Kısaca, askeri gemi inşa sanayimizin millileştirilmesi ve dünyaya tanıtılmasında kendini adeta bir nefer gören Amiral Savaş Onur’un vatan sevgisi ile dolu o kocaman yüreği, liderliği, hedefe yönelmiş istikrarlı yaklaşımları milli ürünlerimizin dünyaya açılmasında çok önemli rol oynadı.
Gölcük Tersanesi kuruluşunda en önemli rolü oynayan ve 1937 yılında Gölcük Yağ gemisinin inşasında öncü olan Gemi İnşa Mühendisi (sonradan Ordinaryüs Profesör) merhum Binbaşı Ata Nutku’nun duyduğu heyecan ve ruhu 60 yıl sonra Gölcük’te temsil eden Amiral Savaş Onur için MİLGEM’in babası 20. Deniz Kuvvetleri Komutanı Merhum (E) Oramiral Özden Örnek MİLGEM’in Öyküsü (Kırmızıkedi Yayınları) isimli kitabında şöyle anlatmış:
“Savaş Onur, deneyimle ve çok takdir ettiğim bir mühendisti. Deniz Kuvvetleri’nde görev yaparken bizzat proje sorumluluklarını alarak suüstü ve denizaltı gemilerini inşa etmişti.
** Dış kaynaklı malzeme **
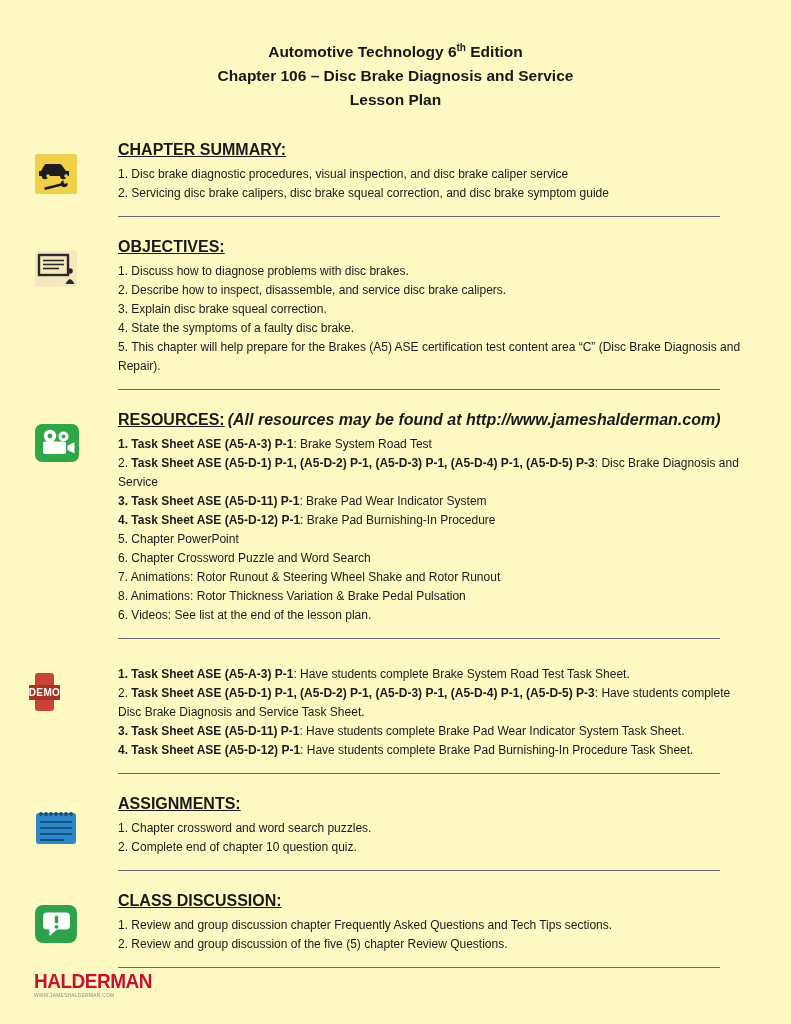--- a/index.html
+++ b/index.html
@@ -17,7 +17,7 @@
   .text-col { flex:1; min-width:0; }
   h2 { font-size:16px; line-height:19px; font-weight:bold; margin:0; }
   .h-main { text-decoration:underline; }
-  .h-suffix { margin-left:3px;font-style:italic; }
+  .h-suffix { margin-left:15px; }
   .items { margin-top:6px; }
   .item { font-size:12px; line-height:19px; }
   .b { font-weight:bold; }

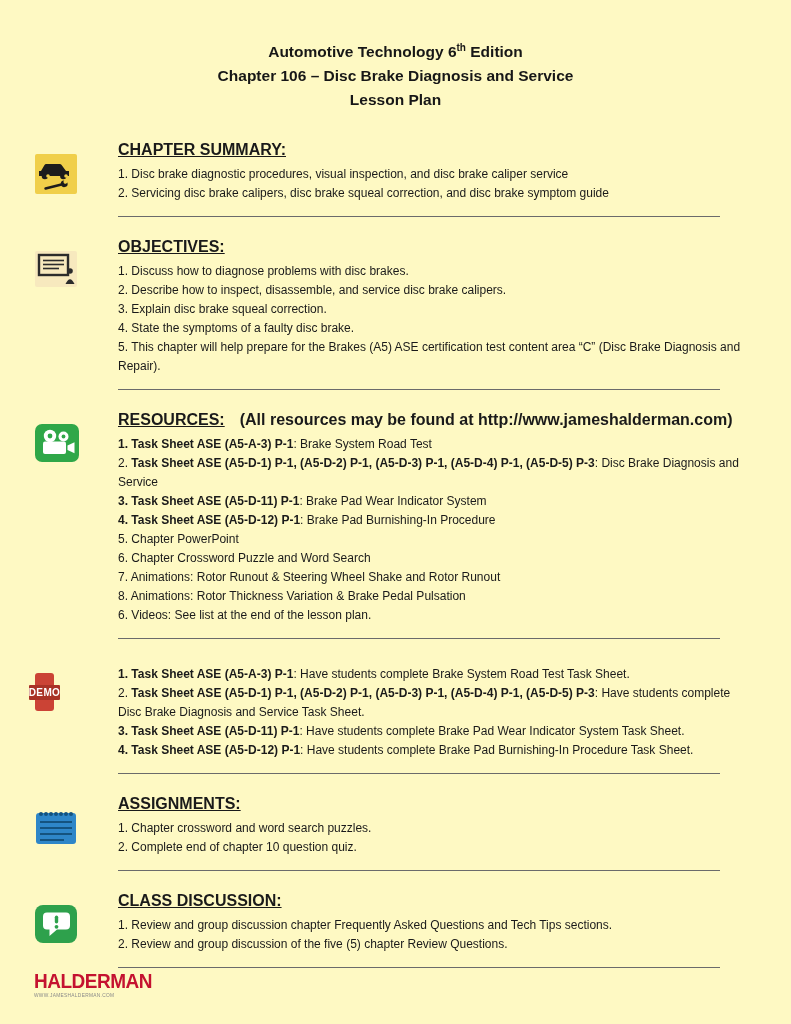--- a/index.html
+++ b/index.html
@@ -140,6 +140,7 @@
         </span>
       </div>
       <div class="text-col">
+        <h2><span class="h-main">ACTIVITIES:</span></h2>
         <div class="items">
             <div class="item"><span class="b">1. Task Sheet ASE (A5-A-3) P-1</span><span>: Have students complete Brake System Road Test Task Sheet.</span></div>
             <div class="item"><span>2. </span><span class="b">Task Sheet ASE (A5-D-1) P-1, (A5-D-2) P-1, (A5-D-3) P-1, (A5-D-4) P-1, (A5-D-5) P-3</span><span>: Have students complete Disc Brake Diagnosis and Service Task Sheet.</span></div>

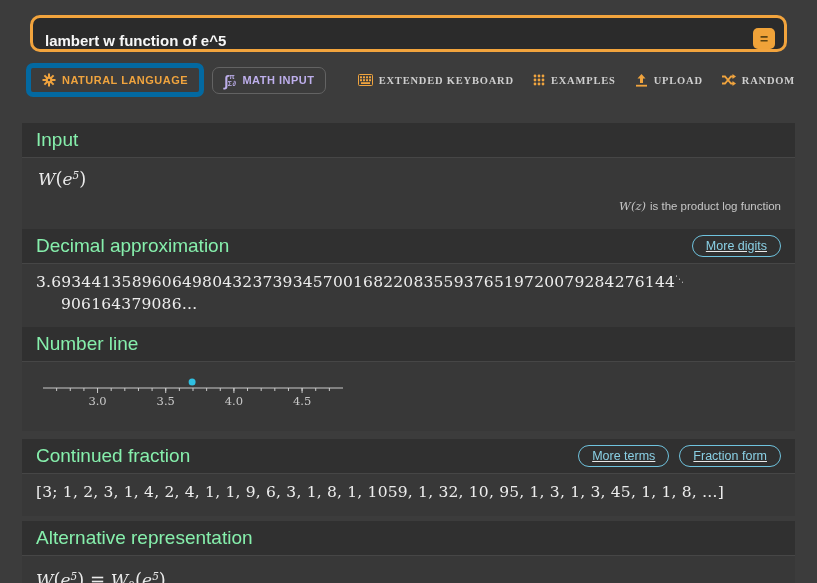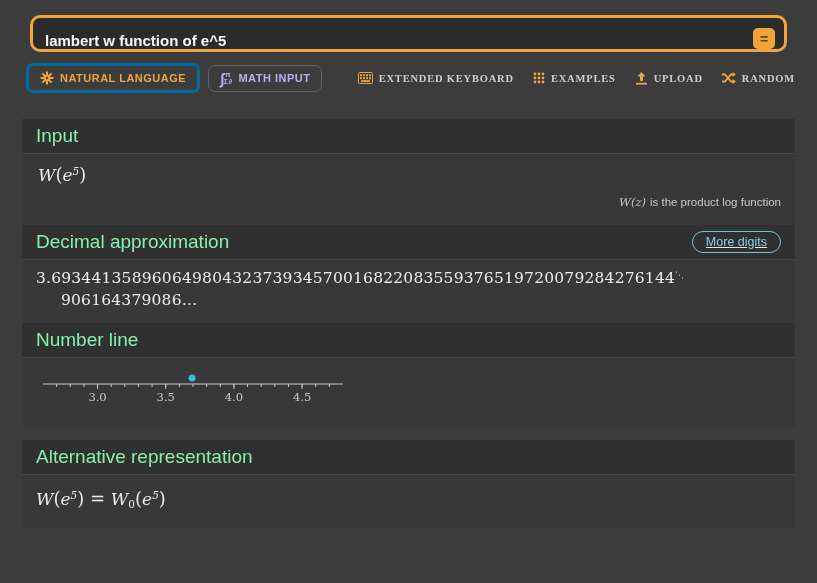--- a/index.html
+++ b/index.html
@@ -44,7 +44,7 @@
     font-size:11px; font-weight:700; letter-spacing:.5px;
     font-family:"Liberation Sans", sans-serif;
   }
-  .pill-btn.nl { color:#f0a43e; border:3px solid #0369a1; }
+  .pill-btn.nl { color:#f0a43e; border:5px solid #0369a1; }
   .pill-btn.mi { color:#beafec; border:1px solid #636363; margin-left:8px; }
   .mi-icon { display:flex; align-items:center; line-height:1; }
   .mi-icon .int { font-size:15px; }

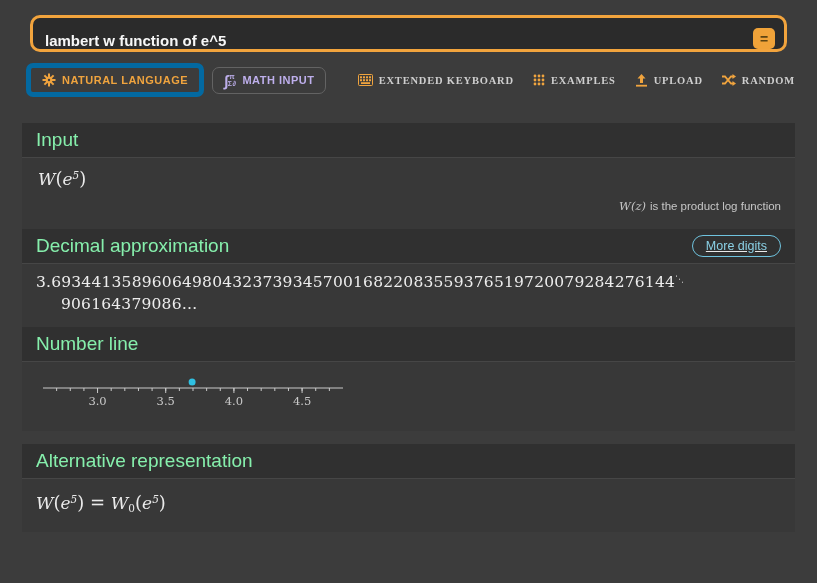--- a/index.html
+++ b/index.html
@@ -277,6 +277,16 @@
 
   <div class="gap8"></div>
 
+  <div class="card">
+    <div class="section-header">
+      <span class="title">Continued fraction</span>
+      <span class="hdr-buttons">
+        <button class="pod-btn">More terms</button>
+        <button class="pod-btn">Fraction form</button>
+      </span>
+    </div>
+    <div class="section-content cf-content serif-num">[3; 1, 2, 3, 1, 4, 2, 4, 1, 1, 9, 6, 3, 1, 8, 1, 1059, 1, 32, 10, 95, 1, 3, 1, 3, 45, 1, 1, 8, …]</div>
+  </div>
 
   <div class="gap5"></div>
Yani bir gemi inşa sürecinde çarkın nasıl dönmesi gerektiğine dair eşsiz bir deneyimi vardı. Bu deneyimi bu projede kullanmamak kaynak israfı olurdu”
Amiral Örnek’in amiral Onur’a güveni o kadar yüksekti ki, MİLGEM projesine atandığı haberini dönemin Savunma Sanayi Müsteşarı Murat Bayar’dan aldığındaki düşüncesi, benim de bizzat şahit olduğum üzere MİLGEM projesinin kısa süre içinde yoluna gireceği yönünde idi. Öyle de oldu. Amiral Onur, MPO (MİLGEM Proje Ofisi) direktörü Yüksek Mühendis Albay Ahmet Çakır ile mükemmel uyum içinde proje modelinin kurulması ve süreçlerin yönetiminde önemli adımlar atarak Projenin gerçekleştirilmesinde çok önemli rol oynadı. Gerek Bahriye camiasında gerekse sonradan 15 yılını verdiği STM camiasında son derece sevilen ve takdir edilen merhum Amiral Savaş Onur’un aziz hatırası önünde saygı ve vefa ile eğiliyorum.
Cumhuriyet Donanmasının Mavi Vatan ve dışına kendi olanakları, ulusal gücü ve iradesi ile çıkmasını sağlayan büyük insanların arasında yerini almıştır. Değerli ismi ve aziz hatırası sonsuza kadar hatırlanacaktır.
Bu vesile ile ailesine, dostlarına, sevenlerine başsağlığı ve sabırlar diliyorum.